Multi-frame object listings:
● ● ●

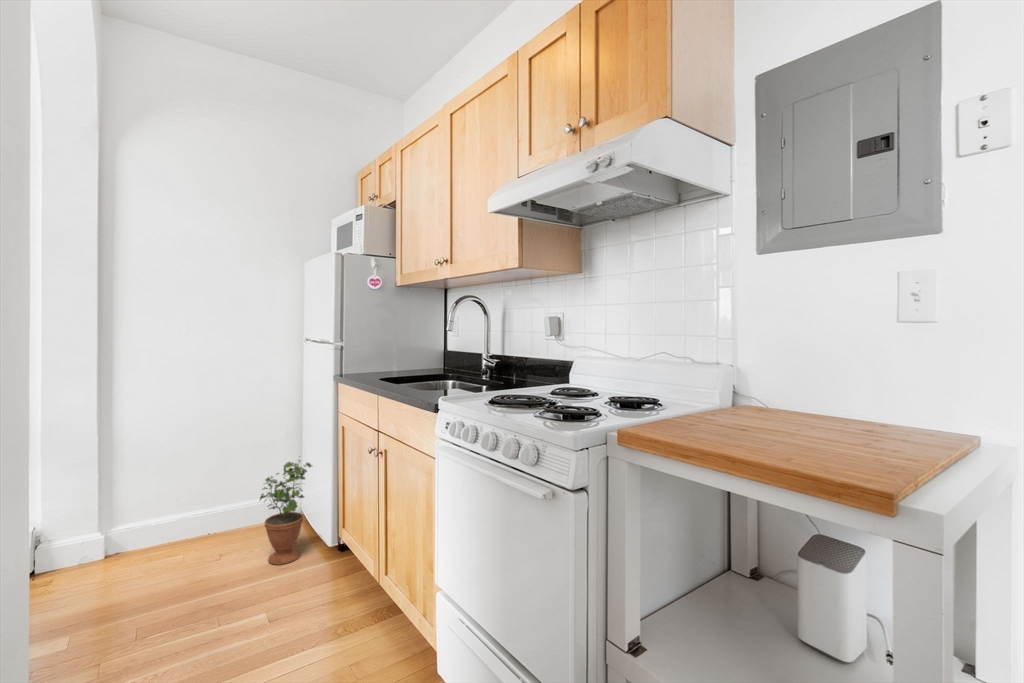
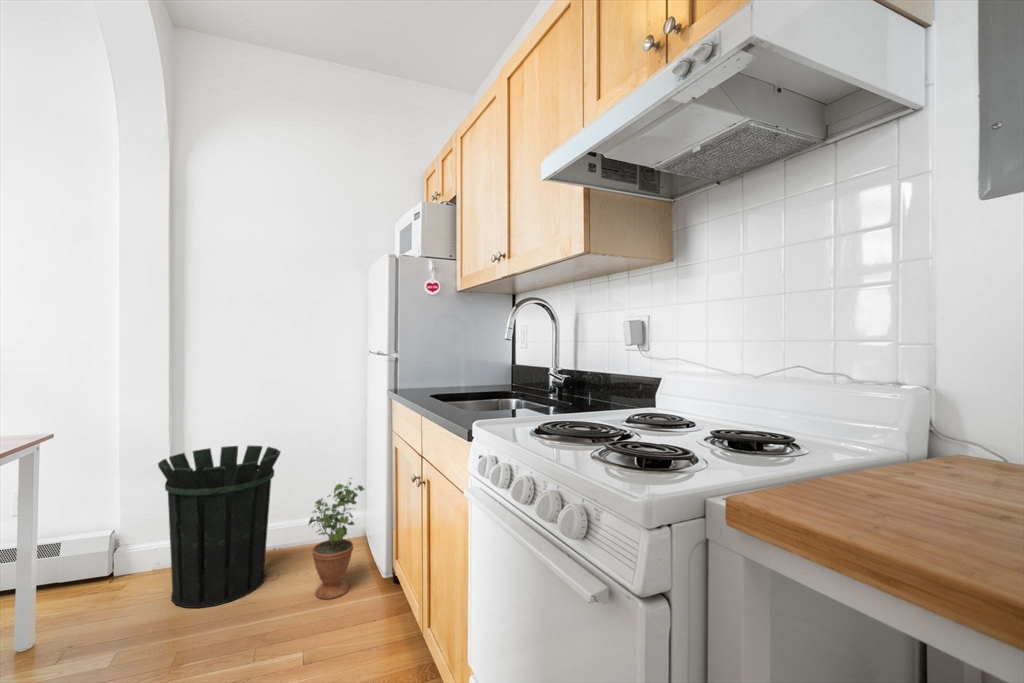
waste bin: none [101,432,225,585] -> present [158,445,280,608]

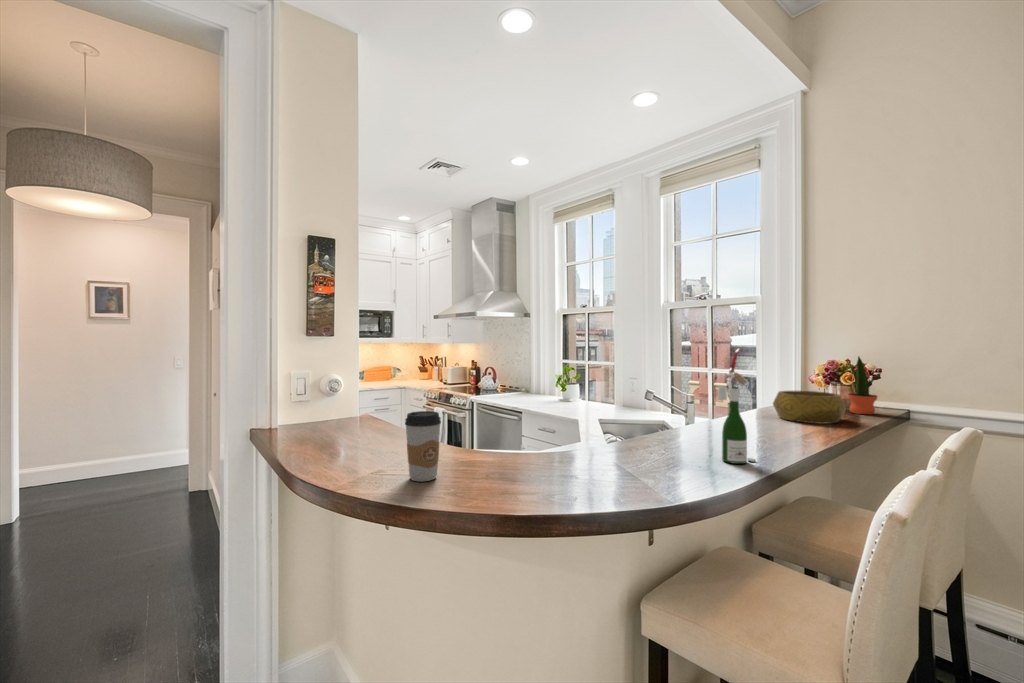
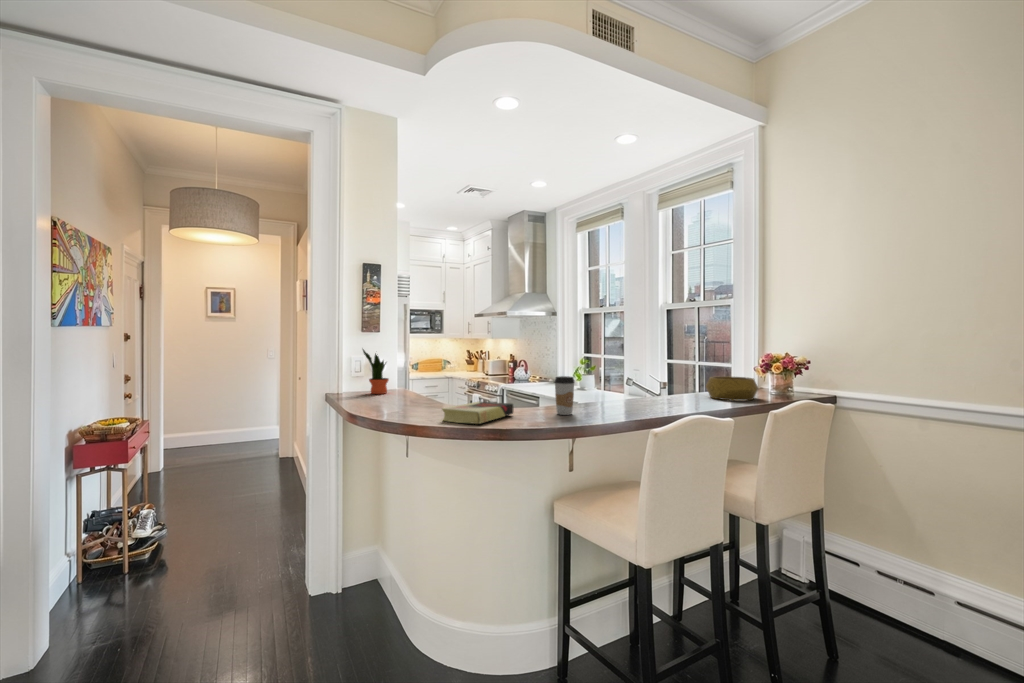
wine bottle: present [718,348,756,464] -> none [613,341,636,416]
potted plant: present [848,357,881,414] -> present [363,349,389,394]
coffee cup: present [405,411,441,481] -> present [555,376,574,415]
book: none [471,448,578,503] -> present [442,402,514,424]

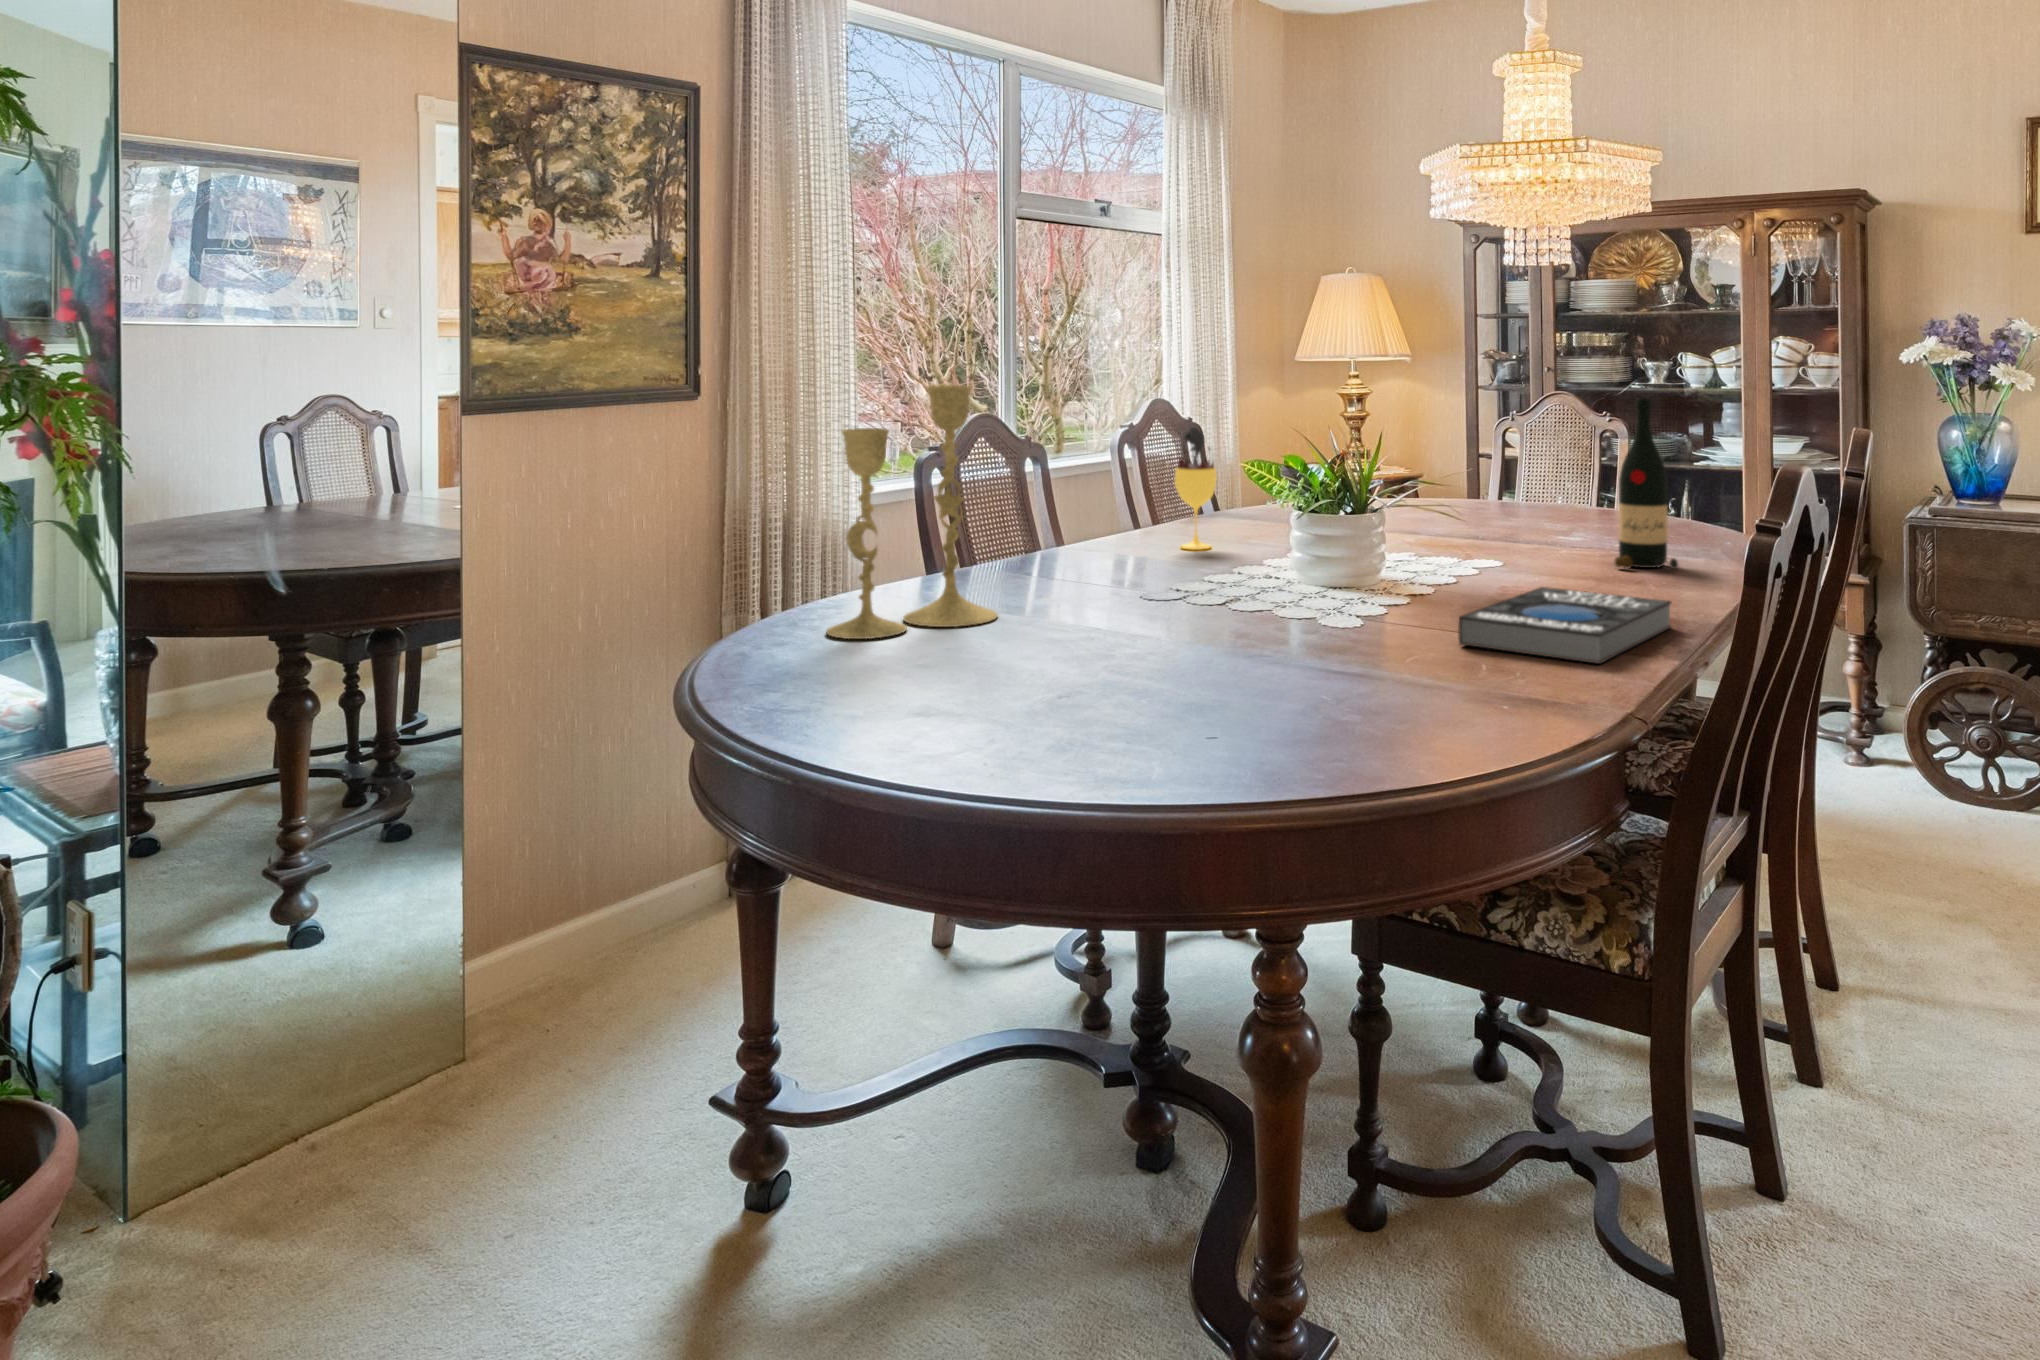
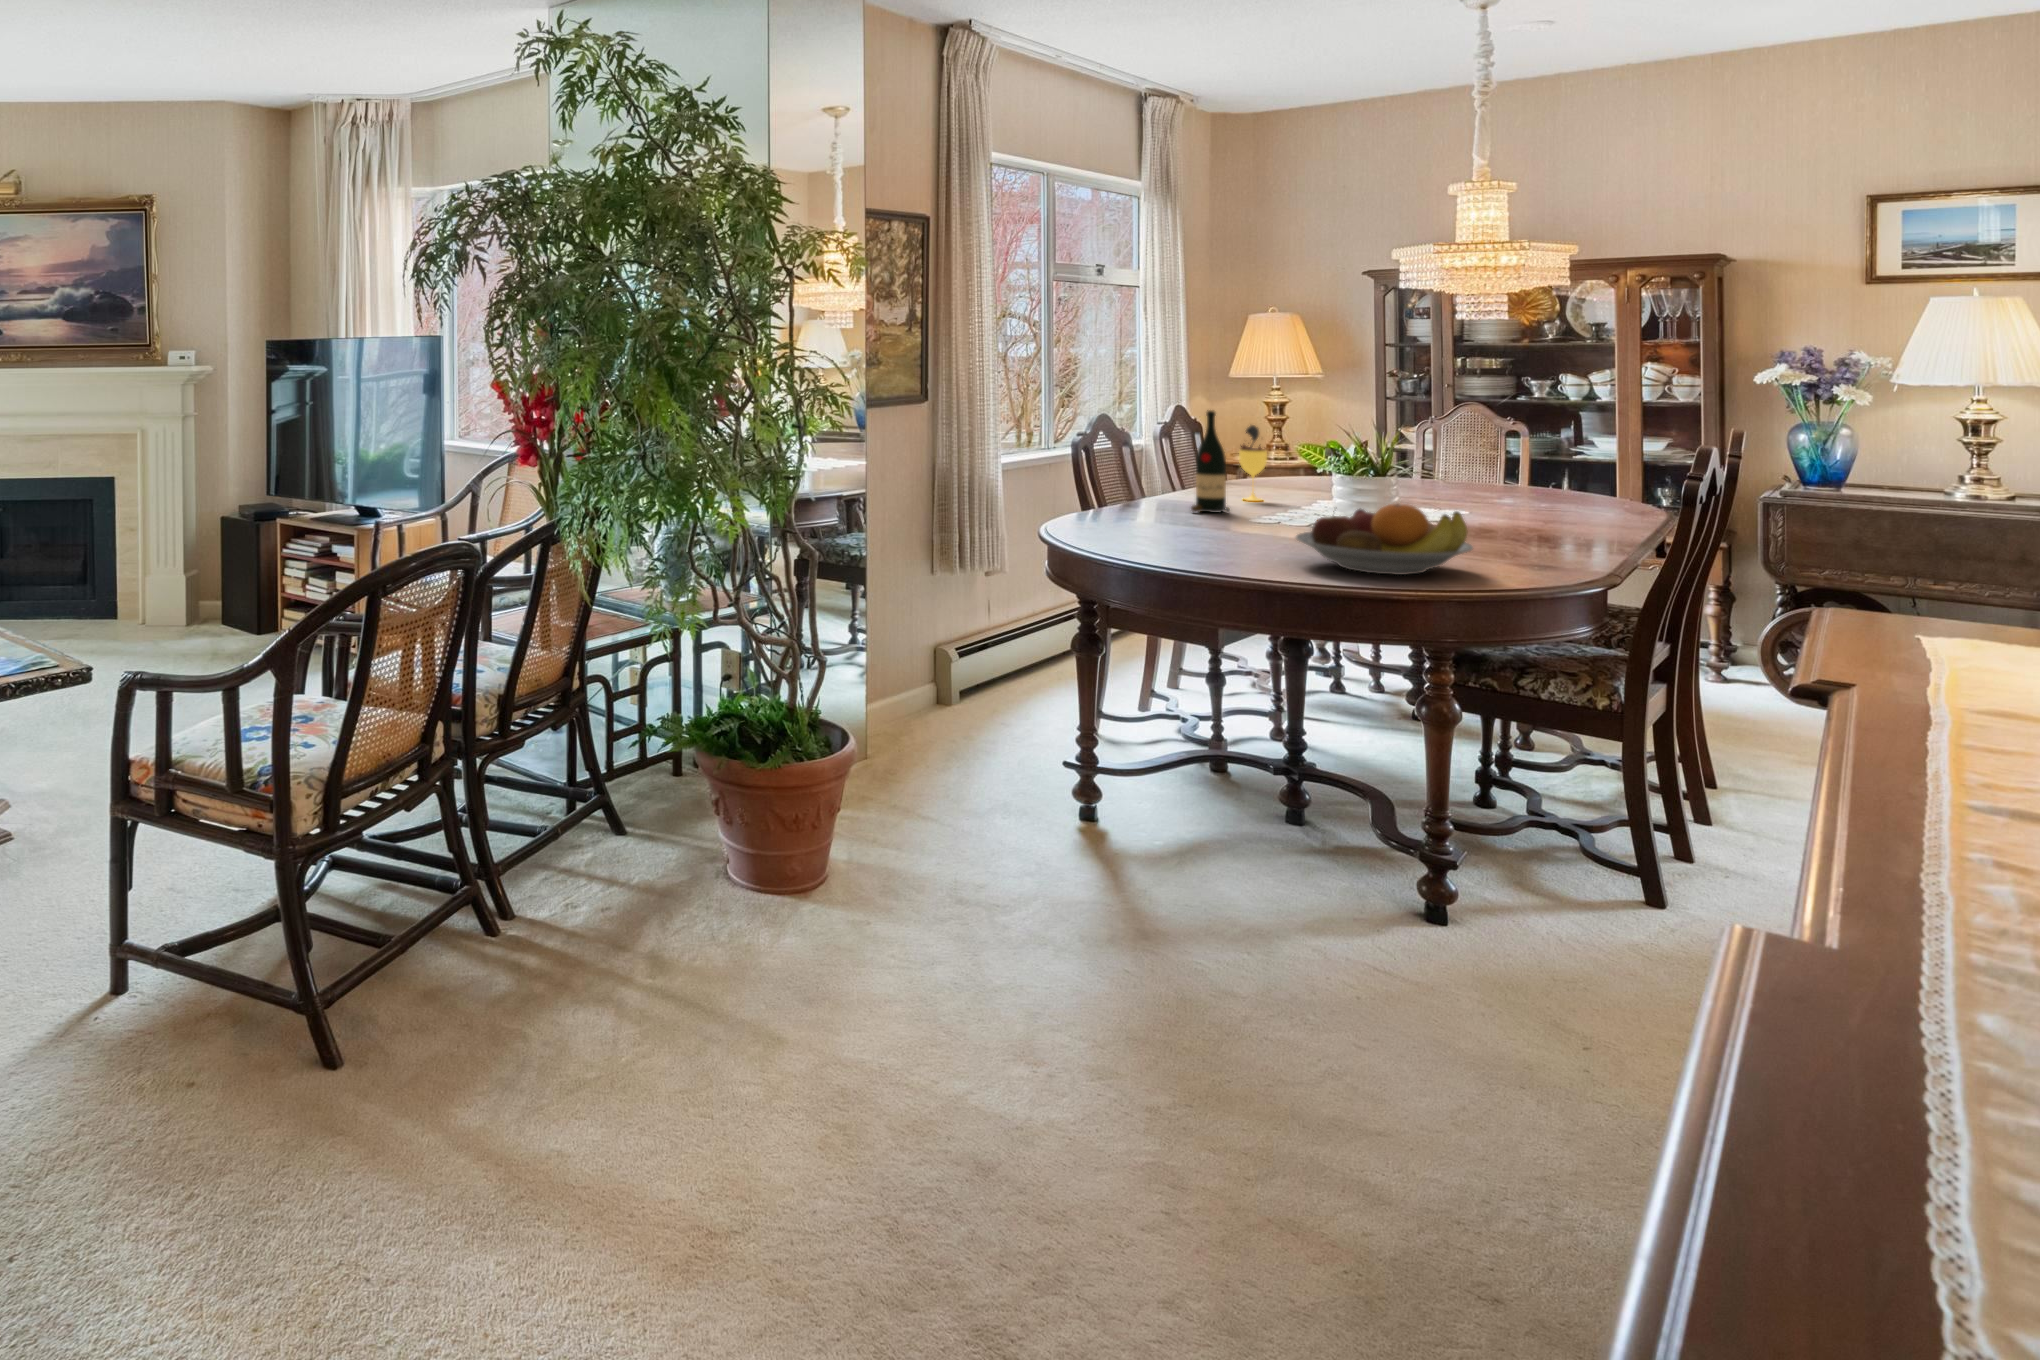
candlestick: present [826,385,998,639] -> none [1103,399,1190,534]
wine bottle: present [1615,398,1678,569] -> present [1191,410,1230,513]
book: present [1458,587,1671,664] -> none [1488,519,1616,554]
fruit bowl: none [1040,595,1365,749] -> present [1296,503,1473,575]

● ● ●

— EXERCISE DETAILS —
Would you set down every line of the data above exactly, skipping the pictures?

— ANSWER SPACE —
waste bin: none [101,432,225,585] -> present [158,445,280,608]

wine bottle: present [718,348,756,464] -> none [613,341,636,416]
potted plant: present [848,357,881,414] -> present [363,349,389,394]
coffee cup: present [405,411,441,481] -> present [555,376,574,415]
book: none [471,448,578,503] -> present [442,402,514,424]

candlestick: present [826,385,998,639] -> none [1103,399,1190,534]
wine bottle: present [1615,398,1678,569] -> present [1191,410,1230,513]
book: present [1458,587,1671,664] -> none [1488,519,1616,554]
fruit bowl: none [1040,595,1365,749] -> present [1296,503,1473,575]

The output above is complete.